Instructions for the task: Locate each line in the material below that contains the string "Reading" and copy those lines out in full. Case counts.

Given records:
_ _ _ _ _ _ _

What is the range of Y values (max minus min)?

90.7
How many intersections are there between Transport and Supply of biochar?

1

_ _ _ _ _ _ _

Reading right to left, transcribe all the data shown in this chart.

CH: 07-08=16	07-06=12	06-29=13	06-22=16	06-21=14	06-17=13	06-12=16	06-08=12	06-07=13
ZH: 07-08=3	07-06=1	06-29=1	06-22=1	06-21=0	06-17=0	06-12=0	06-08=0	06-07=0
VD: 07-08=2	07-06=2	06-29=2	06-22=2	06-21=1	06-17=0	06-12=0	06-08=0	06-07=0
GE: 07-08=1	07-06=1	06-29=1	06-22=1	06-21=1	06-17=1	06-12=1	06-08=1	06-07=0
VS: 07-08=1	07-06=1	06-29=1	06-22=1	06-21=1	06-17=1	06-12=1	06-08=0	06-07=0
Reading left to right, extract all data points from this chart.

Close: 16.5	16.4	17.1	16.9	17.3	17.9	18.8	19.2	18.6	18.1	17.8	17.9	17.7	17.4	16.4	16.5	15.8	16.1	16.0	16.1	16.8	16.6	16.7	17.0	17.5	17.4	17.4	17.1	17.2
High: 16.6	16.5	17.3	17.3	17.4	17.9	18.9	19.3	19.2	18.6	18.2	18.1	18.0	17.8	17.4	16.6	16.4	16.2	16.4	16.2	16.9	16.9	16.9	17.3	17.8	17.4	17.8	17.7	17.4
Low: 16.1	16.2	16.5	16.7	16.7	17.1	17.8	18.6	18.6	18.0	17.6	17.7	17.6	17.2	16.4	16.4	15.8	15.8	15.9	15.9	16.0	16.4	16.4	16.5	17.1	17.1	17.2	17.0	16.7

_ _ _ _ _ _ _

Task result:
Reading right to left, transcribe all the data shown in this chart.
Reading left to right, extract all data points from this chart.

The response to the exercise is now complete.